§ Record excerpts:
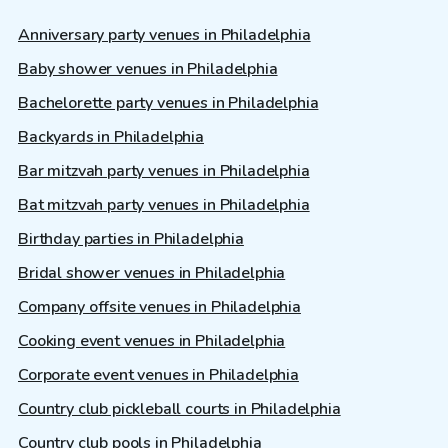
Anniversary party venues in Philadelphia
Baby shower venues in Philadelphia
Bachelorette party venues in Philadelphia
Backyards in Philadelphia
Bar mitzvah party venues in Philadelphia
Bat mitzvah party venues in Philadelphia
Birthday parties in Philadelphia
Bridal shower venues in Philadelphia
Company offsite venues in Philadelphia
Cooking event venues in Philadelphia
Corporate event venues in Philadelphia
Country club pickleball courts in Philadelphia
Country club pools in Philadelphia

* * *

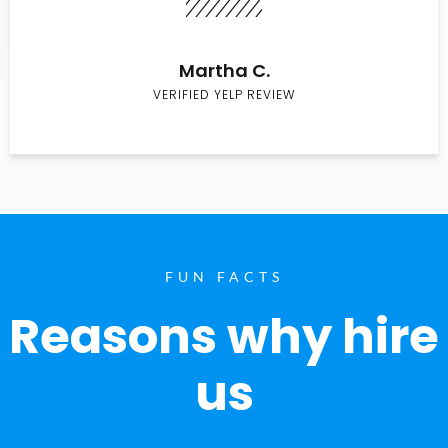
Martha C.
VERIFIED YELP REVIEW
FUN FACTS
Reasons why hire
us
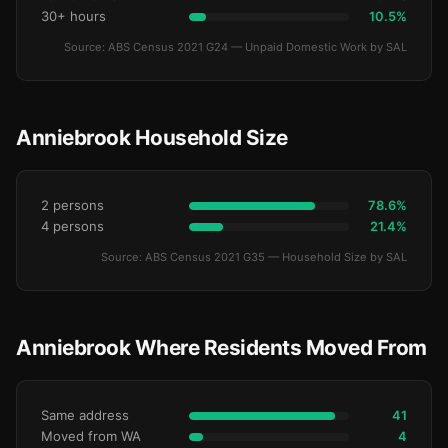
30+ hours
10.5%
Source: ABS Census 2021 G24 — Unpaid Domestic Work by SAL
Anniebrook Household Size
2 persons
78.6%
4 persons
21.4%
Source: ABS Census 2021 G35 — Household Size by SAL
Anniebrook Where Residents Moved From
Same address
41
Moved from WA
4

==

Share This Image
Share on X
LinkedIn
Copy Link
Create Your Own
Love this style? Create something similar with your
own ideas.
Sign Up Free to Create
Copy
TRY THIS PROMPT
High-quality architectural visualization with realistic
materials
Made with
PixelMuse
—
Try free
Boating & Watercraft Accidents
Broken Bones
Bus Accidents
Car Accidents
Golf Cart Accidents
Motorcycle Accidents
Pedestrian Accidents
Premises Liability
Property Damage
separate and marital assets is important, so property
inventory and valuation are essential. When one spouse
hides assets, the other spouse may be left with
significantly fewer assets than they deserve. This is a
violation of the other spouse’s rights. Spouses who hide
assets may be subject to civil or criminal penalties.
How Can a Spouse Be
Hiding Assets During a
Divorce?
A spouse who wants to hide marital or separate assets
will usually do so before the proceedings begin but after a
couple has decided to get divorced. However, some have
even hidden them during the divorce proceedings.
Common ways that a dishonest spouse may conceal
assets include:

§ What the task asks: Edit the lines of the records starting at the one containing "Anniversary party venues in Philadelphia" and ending at the one containing "Country club pools in Philadelphia", replacing "Cooking event" with "Culinary event". Give only those lines, with everything else left as it stands.

§ Solution:
Anniversary party venues in Philadelphia
Baby shower venues in Philadelphia
Bachelorette party venues in Philadelphia
Backyards in Philadelphia
Bar mitzvah party venues in Philadelphia
Bat mitzvah party venues in Philadelphia
Birthday parties in Philadelphia
Bridal shower venues in Philadelphia
Company offsite venues in Philadelphia
Culinary event venues in Philadelphia
Corporate event venues in Philadelphia
Country club pickleball courts in Philadelphia
Country club pools in Philadelphia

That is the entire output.